▶ [WORK TO BE COMPLETED]:
Can you pull out every line from the start of the records through the line containing "Caso o seu servidor", both included, and reproduce them word for word, without the pictures?

▶ [EXERCISE DATA]:
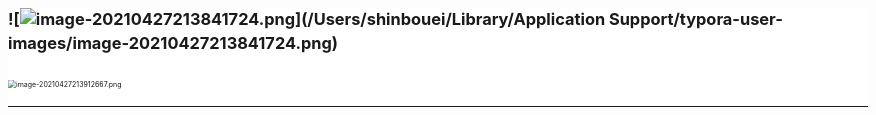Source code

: 

### ![![image-20210427213841724.png](https://i.loli.net/2021/04/29/jrDVEivwtMexgop.png)](/Users/shinbouei/Library/Application Support/typora-user-images/image-20210427213841724.png)

<img src="https://i.loli.net/2021/04/29/bIMKJn9v5fEumsH.png" alt="image-20210427213912667.png" style="zoom:50%;" />

---

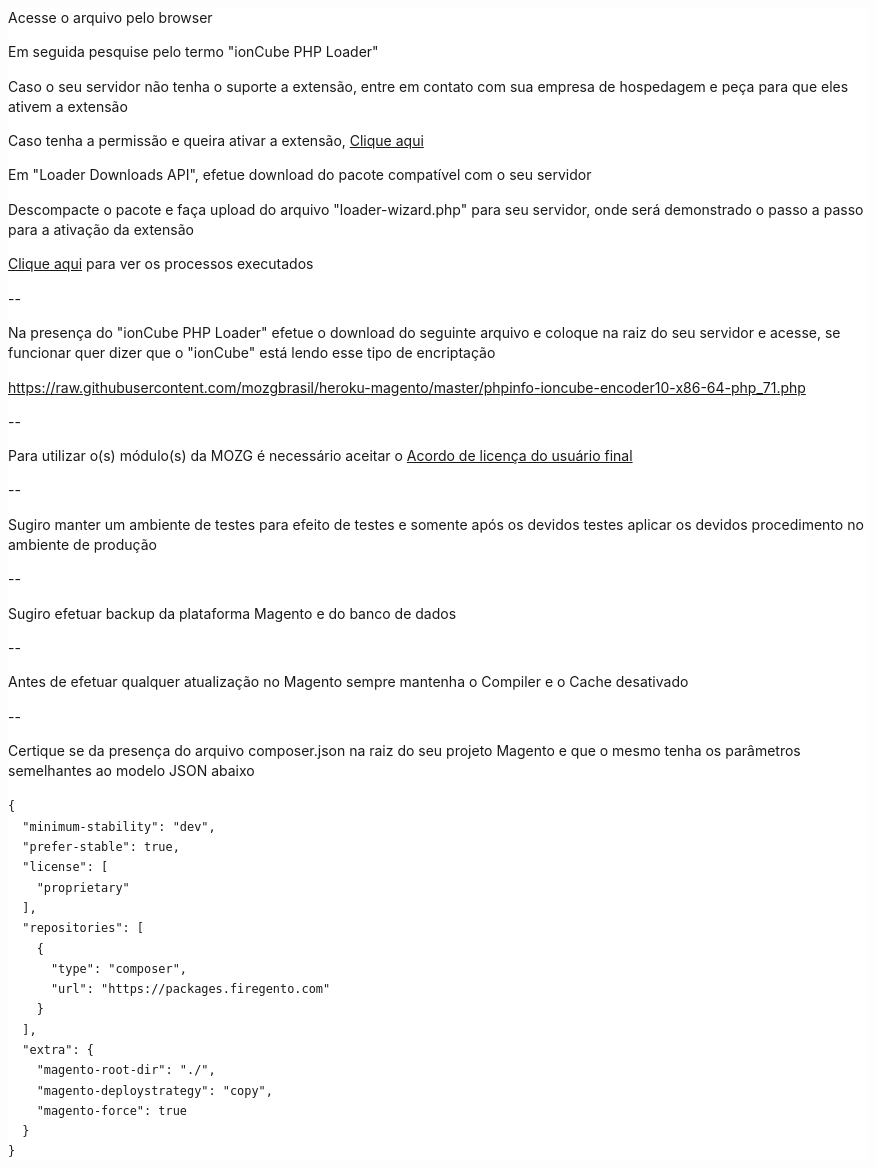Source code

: Acesse o arquivo pelo browser

Em seguida pesquise pelo termo "ionCube PHP Loader"

Caso o seu servidor não tenha o suporte a extensão, entre em contato com sua empresa de hospedagem e peça para que eles ativem a extensão

Caso tenha a permissão e queira ativar a extensão, [Clique aqui][ioncube-loader]

Em "Loader Downloads API", efetue download do pacote compatível com o seu servidor

Descompacte o pacote e faça upload do arquivo "loader-wizard.php" para seu servidor, onde será demonstrado o passo a passo para a ativação da extensão

[Clique aqui](https://youtu.be/GZ2J6MLkko4) para ver os processos executados

--

Na presença do "ionCube PHP Loader" efetue o download do seguinte arquivo e coloque na raiz do seu servidor e acesse, se funcionar quer dizer que o "ionCube" está lendo esse tipo de encriptação

https://raw.githubusercontent.com/mozgbrasil/heroku-magento/master/phpinfo-ioncube-encoder10-x86-64-php_71.php

--

Para utilizar o(s) módulo(s) da MOZG é necessário aceitar o [Acordo de licença do usuário final][acordo]

--

Sugiro manter um ambiente de testes para efeito de testes e somente após os devidos testes aplicar os devidos procedimento no ambiente de produção

--

Sugiro efetuar backup da plataforma Magento e do banco de dados

--

Antes de efetuar qualquer atualização no Magento sempre mantenha o Compiler e o Cache desativado

--

Certique se da presença do arquivo composer.json na raiz do seu projeto Magento e que o mesmo tenha os parâmetros semelhantes ao modelo JSON abaixo

	{
	  "minimum-stability": "dev",
	  "prefer-stable": true,
	  "license": [
	    "proprietary"
	  ],
	  "repositories": [
	    {
	      "type": "composer",
	      "url": "https://packages.firegento.com"
	    }
	  ],
	  "extra": {
	    "magento-root-dir": "./",
	    "magento-deploystrategy": "copy",
	    "magento-force": true
	  }
	}


[checkmark]: https://raw.githubusercontent.com/mozgbrasil/mozgbrasil.github.io/master/assets/images/logos/logo_32_32.png "MOZG"
[url-method]: https://www.itau.com.br/empresas/recebimentos/shopline/
[requerimentos]: http://mozgbrasil.github.io/requerimentos/
[contact-itau]: https://www.itau.com.br/empresas/
[tickets]: https://cerebrum.freshdesk.com/support/tickets/new
[preco]: http://www.cerebrum.com.br/preco/
[getcomposer]: https://getcomposer.org/
[uninstall-mods]: https://getcomposer.org/doc/03-cli.md#remove
[artigo-composer]: http://mozg.com.br/ubuntu/composer
[ioncube-loader]: http://www.ioncube.com/loaders.php
[acordo]: http://mozg.com.br/acordo-licenca-usuario-final/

▶ [ANSWER TO THIS PROBLEM]:
Source code

: 

### ![![image-20210427213841724.png](https://i.loli.net/2021/04/29/jrDVEivwtMexgop.png)](/Users/shinbouei/Library/Application Support/typora-user-images/image-20210427213841724.png)

<img src="https://i.loli.net/2021/04/29/bIMKJn9v5fEumsH.png" alt="image-20210427213912667.png" style="zoom:50%;" />

---

Source code

: Acesse o arquivo pelo browser

Em seguida pesquise pelo termo "ionCube PHP Loader"

Caso o seu servidor não tenha o suporte a extensão, entre em contato com sua empresa de hospedagem e peça para que eles ativem a extensão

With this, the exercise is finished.